Two things follow. First, if your periods have become heavier in your forties, your iron status has changed, whatever it was five years ago. Second, "just menopause" is not a diagnosis, and it does not excuse skipping a ferritin and a TSH — thyroid disease and perimenopause look nearly identical from the outside, and a blood test is the only thing that reliably separates them. If your fatigue never lifts with your period, read menopause fatigue next.
The tests worth asking for
- Full blood count AND ferritin. The ferritin is the point. Ask for the number.
- TSH, with free T4 if the TSH comes back abnormal.
- A prospective symptom diary across a full cycle, ideally two. Rate fatigue, mood, pain and sleep every day. If the symptoms disappear within a few days of bleeding starting, that pattern points to PMDD; if they never fully lift, it points elsewhere. It costs nothing and it is the single most persuasive thing you can bring to an appointment.
- If bleeding is heavy, ask what is being done to investigate why — not only how to reduce it. Fibroids, adenomyosis, polyps and thyroid disease all cause heavy bleeding.

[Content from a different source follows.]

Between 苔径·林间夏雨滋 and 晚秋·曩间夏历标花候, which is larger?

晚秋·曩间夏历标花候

Our fatigue cause finder and bleeding decoder can help you organise what to say, and lab results explained will help you read the numbers when they come back.
What actually helps
Protect the sleep you get in the luteal week. Keep your wake time fixed rather than chasing lie-ins, and go to bed 30–45 minutes earlier in the premenstrual days instead. Because core body temperature runs higher in the luteal phase, a cooler bedroom genuinely helps rather than being a wellness cliché.

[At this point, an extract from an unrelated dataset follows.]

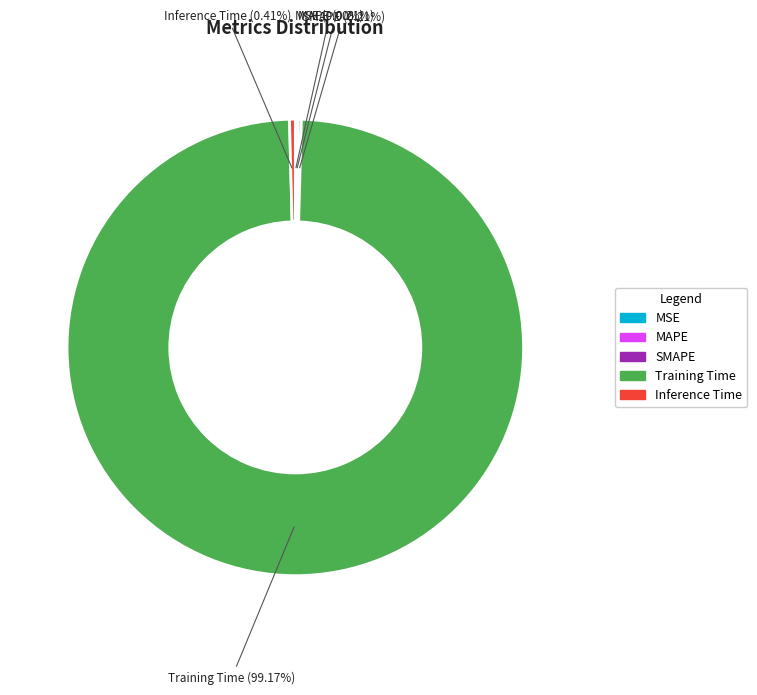

What is the majority slice?

Training Time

Iron: only if a test shows deficiency, and only with your clinician. Do not start iron on spec. Excess iron is not harmless, supplements interfere with other medicines including levothyroxine, and self-treating can mask the bleeding problem that needed investigating in the first place. Get tested; if you are deficient, your prescriber decides what and how much. Iron-rich food helps maintain stores but will not correct an established deficiency on its own.
Protein and strength training — the midlife lever. Muscle is metabolically protective, and resistance training improves both sleep quality and fatigue in midlife women. Two sessions a week beats any optimised supplement stack. Start with strength training for women.

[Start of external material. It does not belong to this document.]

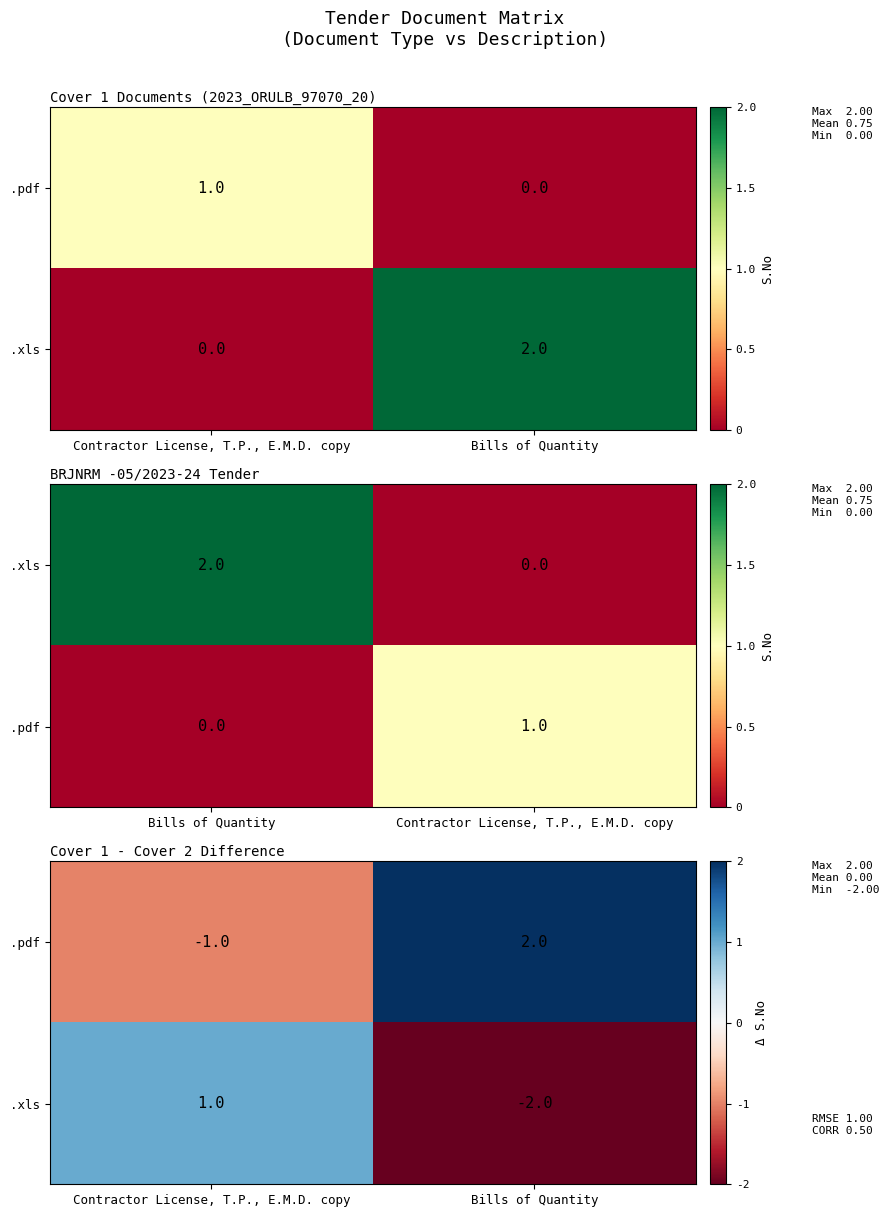

How many positive values does the .pdf series have?

1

Treat the pain properly. Pain that is under control is fatigue you no longer have to carry. Chronic under-treated period pain is not a character test, and enduring it silently is not a virtue.
When to see a doctor
Book an appointment if any of these apply:
- Fatigue that persists all month, or that gets steadily worse cycle on cycle
- Periods that soak through a pad or tampon every hour for several hours, last longer than seven days, or pass clots larger than a 10p coin (about the size of a quarter)
- Breathlessness on ordinary exertion, palpitations, dizziness, or cravings for ice, chalk or soil — these point towards iron deficiency or anaemia
- Pain that stops you working, studying or sleeping, or that is not controlled by your usual measures
- Premenstrual mood symptoms involving hopelessness, rage, or thoughts of self-harm — bring the diary. This is PMDD until proven otherwise, and it is treatable
- Bleeding between periods, bleeding after sex, or any bleeding after menopause — this always needs assessment
Seek urgent care for very heavy bleeding accompanied by dizziness or fainting, or for chest pain or severe breathlessness.
And if you are dismissed, go back. Fatigue in a menstruating woman is one of the most dismissed symptoms in medicine, and "you're just tired because you're busy" has cost women years of their lives. Return with the diary, ask for the ferritin number in writing, and ask for the reasoning to be recorded in your notes. That last sentence changes conversations.
This article is for information and is not medical advice. Do not start, stop or change any medication or supplement — including iron — without speaking to your doctor or pharmacist.